Work instructions: Every entry, from first to last, is to be retyped without any alteration.

Source material:
= Beginning of Section =
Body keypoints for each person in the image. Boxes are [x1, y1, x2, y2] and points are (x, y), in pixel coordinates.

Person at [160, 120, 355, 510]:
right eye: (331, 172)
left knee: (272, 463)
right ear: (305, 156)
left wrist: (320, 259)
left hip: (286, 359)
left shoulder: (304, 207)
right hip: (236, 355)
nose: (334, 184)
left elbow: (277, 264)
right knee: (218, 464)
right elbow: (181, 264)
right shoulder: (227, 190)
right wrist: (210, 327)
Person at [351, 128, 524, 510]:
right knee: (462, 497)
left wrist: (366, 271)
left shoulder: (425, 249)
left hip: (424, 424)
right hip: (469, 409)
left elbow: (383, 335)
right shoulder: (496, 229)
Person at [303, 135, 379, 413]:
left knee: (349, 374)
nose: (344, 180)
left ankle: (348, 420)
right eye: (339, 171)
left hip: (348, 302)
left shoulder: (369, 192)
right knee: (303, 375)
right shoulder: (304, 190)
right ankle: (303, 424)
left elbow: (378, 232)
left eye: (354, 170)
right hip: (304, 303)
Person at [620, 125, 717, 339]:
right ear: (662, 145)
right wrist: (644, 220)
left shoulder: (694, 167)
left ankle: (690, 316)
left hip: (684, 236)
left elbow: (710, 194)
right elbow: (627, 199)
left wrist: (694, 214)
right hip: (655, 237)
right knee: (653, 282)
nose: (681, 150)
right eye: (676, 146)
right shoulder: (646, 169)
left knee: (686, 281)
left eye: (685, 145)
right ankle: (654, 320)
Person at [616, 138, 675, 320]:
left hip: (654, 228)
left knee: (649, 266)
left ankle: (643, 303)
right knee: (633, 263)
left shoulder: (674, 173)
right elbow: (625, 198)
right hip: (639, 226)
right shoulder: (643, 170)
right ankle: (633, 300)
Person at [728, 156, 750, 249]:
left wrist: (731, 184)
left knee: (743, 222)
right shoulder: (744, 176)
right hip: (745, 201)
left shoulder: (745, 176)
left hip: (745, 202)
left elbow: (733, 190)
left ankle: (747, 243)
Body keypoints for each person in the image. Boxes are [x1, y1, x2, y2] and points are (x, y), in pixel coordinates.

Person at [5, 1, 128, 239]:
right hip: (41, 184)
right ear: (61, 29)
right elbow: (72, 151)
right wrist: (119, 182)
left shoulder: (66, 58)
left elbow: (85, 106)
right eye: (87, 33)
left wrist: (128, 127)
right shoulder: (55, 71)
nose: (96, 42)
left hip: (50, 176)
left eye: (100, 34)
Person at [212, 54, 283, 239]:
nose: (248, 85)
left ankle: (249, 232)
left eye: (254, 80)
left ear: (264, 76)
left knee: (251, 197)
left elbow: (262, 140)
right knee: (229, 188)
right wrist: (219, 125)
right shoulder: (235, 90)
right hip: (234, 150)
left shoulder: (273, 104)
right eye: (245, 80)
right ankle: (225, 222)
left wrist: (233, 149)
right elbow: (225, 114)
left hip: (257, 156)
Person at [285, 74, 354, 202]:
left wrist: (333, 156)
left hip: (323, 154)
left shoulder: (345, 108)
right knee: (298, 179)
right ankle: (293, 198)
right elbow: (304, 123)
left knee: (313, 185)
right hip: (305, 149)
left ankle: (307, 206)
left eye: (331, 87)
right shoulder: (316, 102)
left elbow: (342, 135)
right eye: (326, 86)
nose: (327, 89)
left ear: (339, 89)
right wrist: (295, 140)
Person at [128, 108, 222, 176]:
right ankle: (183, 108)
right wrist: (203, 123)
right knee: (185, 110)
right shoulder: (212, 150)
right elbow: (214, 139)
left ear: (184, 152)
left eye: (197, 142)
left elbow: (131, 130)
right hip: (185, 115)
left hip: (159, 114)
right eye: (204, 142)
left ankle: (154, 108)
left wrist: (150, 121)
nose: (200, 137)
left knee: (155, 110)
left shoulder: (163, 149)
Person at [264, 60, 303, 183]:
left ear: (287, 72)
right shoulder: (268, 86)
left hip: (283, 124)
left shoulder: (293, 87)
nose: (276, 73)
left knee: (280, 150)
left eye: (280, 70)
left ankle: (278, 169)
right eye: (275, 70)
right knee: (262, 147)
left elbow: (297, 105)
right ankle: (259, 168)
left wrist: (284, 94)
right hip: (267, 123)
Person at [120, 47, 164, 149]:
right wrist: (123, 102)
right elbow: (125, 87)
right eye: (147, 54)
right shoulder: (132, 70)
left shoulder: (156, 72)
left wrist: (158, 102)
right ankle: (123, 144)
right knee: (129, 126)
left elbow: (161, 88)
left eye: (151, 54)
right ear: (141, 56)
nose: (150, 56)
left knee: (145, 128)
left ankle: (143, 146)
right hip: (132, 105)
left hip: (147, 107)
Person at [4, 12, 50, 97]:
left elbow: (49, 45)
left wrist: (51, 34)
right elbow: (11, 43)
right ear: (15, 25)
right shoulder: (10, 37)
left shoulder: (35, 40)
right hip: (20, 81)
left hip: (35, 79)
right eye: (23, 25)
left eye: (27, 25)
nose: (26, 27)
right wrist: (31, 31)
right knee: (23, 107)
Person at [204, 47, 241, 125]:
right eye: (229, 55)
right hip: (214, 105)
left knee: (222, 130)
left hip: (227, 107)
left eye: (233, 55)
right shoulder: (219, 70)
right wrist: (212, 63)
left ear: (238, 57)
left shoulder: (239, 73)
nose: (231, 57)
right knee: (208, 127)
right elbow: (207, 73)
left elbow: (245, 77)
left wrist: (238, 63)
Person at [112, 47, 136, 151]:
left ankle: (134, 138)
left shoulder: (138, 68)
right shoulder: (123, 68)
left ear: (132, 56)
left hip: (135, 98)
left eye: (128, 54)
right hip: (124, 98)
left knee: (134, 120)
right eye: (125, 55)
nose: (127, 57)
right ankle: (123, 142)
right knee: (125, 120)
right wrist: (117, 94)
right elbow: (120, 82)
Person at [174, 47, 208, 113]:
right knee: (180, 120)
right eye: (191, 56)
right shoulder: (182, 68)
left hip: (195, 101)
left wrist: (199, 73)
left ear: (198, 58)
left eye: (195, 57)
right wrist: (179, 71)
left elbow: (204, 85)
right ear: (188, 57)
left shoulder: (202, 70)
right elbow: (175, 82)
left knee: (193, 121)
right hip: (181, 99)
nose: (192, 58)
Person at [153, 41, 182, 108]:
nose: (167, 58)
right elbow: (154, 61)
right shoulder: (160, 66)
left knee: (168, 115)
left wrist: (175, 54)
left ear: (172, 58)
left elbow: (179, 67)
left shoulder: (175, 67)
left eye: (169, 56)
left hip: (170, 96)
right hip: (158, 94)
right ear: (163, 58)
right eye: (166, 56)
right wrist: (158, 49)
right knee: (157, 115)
= End of Section =
Solution below:
Body keypoints for each person in the image. Boxes are [x1, y1, x2, y2] and points are (x, y), in pixel coordinates.

Person at [160, 120, 355, 510]:
right eye: (331, 172)
left knee: (272, 463)
right ear: (305, 156)
left wrist: (320, 259)
left hip: (286, 359)
left shoulder: (304, 207)
right hip: (236, 355)
nose: (334, 184)
left elbow: (277, 264)
right knee: (218, 464)
right elbow: (181, 264)
right shoulder: (227, 190)
right wrist: (210, 327)
Person at [351, 128, 524, 510]:
right knee: (462, 497)
left wrist: (366, 271)
left shoulder: (425, 249)
left hip: (424, 424)
right hip: (469, 409)
left elbow: (383, 335)
right shoulder: (496, 229)
Person at [303, 135, 379, 413]:
left knee: (349, 374)
nose: (344, 180)
left ankle: (348, 420)
right eye: (339, 171)
left hip: (348, 302)
left shoulder: (369, 192)
right knee: (303, 375)
right shoulder: (304, 190)
right ankle: (303, 424)
left elbow: (378, 232)
left eye: (354, 170)
right hip: (304, 303)
Person at [620, 125, 717, 339]:
right ear: (662, 145)
right wrist: (644, 220)
left shoulder: (694, 167)
left ankle: (690, 316)
left hip: (684, 236)
left elbow: (710, 194)
right elbow: (627, 199)
left wrist: (694, 214)
right hip: (655, 237)
right knee: (653, 282)
nose: (681, 150)
right eye: (676, 146)
right shoulder: (646, 169)
left knee: (686, 281)
left eye: (685, 145)
right ankle: (654, 320)
Person at [616, 138, 675, 320]:
left hip: (654, 228)
left knee: (649, 266)
left ankle: (643, 303)
right knee: (633, 263)
left shoulder: (674, 173)
right elbow: (625, 198)
right hip: (639, 226)
right shoulder: (643, 170)
right ankle: (633, 300)
Person at [728, 156, 750, 249]:
left wrist: (731, 184)
left knee: (743, 222)
right shoulder: (744, 176)
right hip: (745, 201)
left shoulder: (745, 176)
left hip: (745, 202)
left elbow: (733, 190)
left ankle: (747, 243)
Body keypoints for each person in the image. Boxes are [x1, y1, x2, y2] and points are (x, y), in pixel coordinates.

Person at [5, 1, 128, 239]:
right hip: (41, 184)
right ear: (61, 29)
right elbow: (72, 151)
right wrist: (119, 182)
left shoulder: (66, 58)
left elbow: (85, 106)
right eye: (87, 33)
left wrist: (128, 127)
right shoulder: (55, 71)
nose: (96, 42)
left hip: (50, 176)
left eye: (100, 34)
Person at [212, 54, 283, 239]:
nose: (248, 85)
left ankle: (249, 232)
left eye: (254, 80)
left ear: (264, 76)
left knee: (251, 197)
left elbow: (262, 140)
right knee: (229, 188)
right wrist: (219, 125)
right shoulder: (235, 90)
right hip: (234, 150)
left shoulder: (273, 104)
right eye: (245, 80)
right ankle: (225, 222)
left wrist: (233, 149)
right elbow: (225, 114)
left hip: (257, 156)
Person at [285, 74, 354, 202]:
left wrist: (333, 156)
left hip: (323, 154)
left shoulder: (345, 108)
right knee: (298, 179)
right ankle: (293, 198)
right elbow: (304, 123)
left knee: (313, 185)
right hip: (305, 149)
left ankle: (307, 206)
left eye: (331, 87)
right shoulder: (316, 102)
left elbow: (342, 135)
right eye: (326, 86)
nose: (327, 89)
left ear: (339, 89)
right wrist: (295, 140)
Person at [128, 108, 222, 176]:
right ankle: (183, 108)
right wrist: (203, 123)
right knee: (185, 110)
right shoulder: (212, 150)
right elbow: (214, 139)
left ear: (184, 152)
left eye: (197, 142)
left elbow: (131, 130)
right hip: (185, 115)
left hip: (159, 114)
right eye: (204, 142)
left ankle: (154, 108)
left wrist: (150, 121)
nose: (200, 137)
left knee: (155, 110)
left shoulder: (163, 149)
Person at [264, 60, 303, 183]:
left ear: (287, 72)
right shoulder: (268, 86)
left hip: (283, 124)
left shoulder: (293, 87)
nose: (276, 73)
left knee: (280, 150)
left eye: (280, 70)
left ankle: (278, 169)
right eye: (275, 70)
right knee: (262, 147)
left elbow: (297, 105)
right ankle: (259, 168)
left wrist: (284, 94)
right hip: (267, 123)
Person at [120, 47, 164, 149]:
right wrist: (123, 102)
right elbow: (125, 87)
right eye: (147, 54)
right shoulder: (132, 70)
left shoulder: (156, 72)
left wrist: (158, 102)
right ankle: (123, 144)
right knee: (129, 126)
left elbow: (161, 88)
left eye: (151, 54)
right ear: (141, 56)
nose: (150, 56)
left knee: (145, 128)
left ankle: (143, 146)
right hip: (132, 105)
left hip: (147, 107)
Person at [4, 12, 50, 97]:
left elbow: (49, 45)
left wrist: (51, 34)
right elbow: (11, 43)
right ear: (15, 25)
right shoulder: (10, 37)
left shoulder: (35, 40)
right hip: (20, 81)
left hip: (35, 79)
right eye: (23, 25)
left eye: (27, 25)
nose: (26, 27)
right wrist: (31, 31)
right knee: (23, 107)
Person at [204, 47, 241, 125]:
right eye: (229, 55)
right hip: (214, 105)
left knee: (222, 130)
left hip: (227, 107)
left eye: (233, 55)
right shoulder: (219, 70)
right wrist: (212, 63)
left ear: (238, 57)
left shoulder: (239, 73)
nose: (231, 57)
right knee: (208, 127)
right elbow: (207, 73)
left elbow: (245, 77)
left wrist: (238, 63)
Person at [112, 47, 136, 151]:
left ankle: (134, 138)
left shoulder: (138, 68)
right shoulder: (123, 68)
left ear: (132, 56)
left hip: (135, 98)
left eye: (128, 54)
right hip: (124, 98)
left knee: (134, 120)
right eye: (125, 55)
nose: (127, 57)
right ankle: (123, 142)
right knee: (125, 120)
right wrist: (117, 94)
right elbow: (120, 82)
Person at [174, 47, 208, 113]:
right knee: (180, 120)
right eye: (191, 56)
right shoulder: (182, 68)
left hip: (195, 101)
left wrist: (199, 73)
left ear: (198, 58)
left eye: (195, 57)
right wrist: (179, 71)
left elbow: (204, 85)
right ear: (188, 57)
left shoulder: (202, 70)
right elbow: (175, 82)
left knee: (193, 121)
right hip: (181, 99)
nose: (192, 58)
Person at [153, 41, 182, 108]:
nose: (167, 58)
right elbow: (154, 61)
right shoulder: (160, 66)
left knee: (168, 115)
left wrist: (175, 54)
left ear: (172, 58)
left elbow: (179, 67)
left shoulder: (175, 67)
left eye: (169, 56)
left hip: (170, 96)
right hip: (158, 94)
right ear: (163, 58)
right eye: (166, 56)
right wrist: (158, 49)
right knee: (157, 115)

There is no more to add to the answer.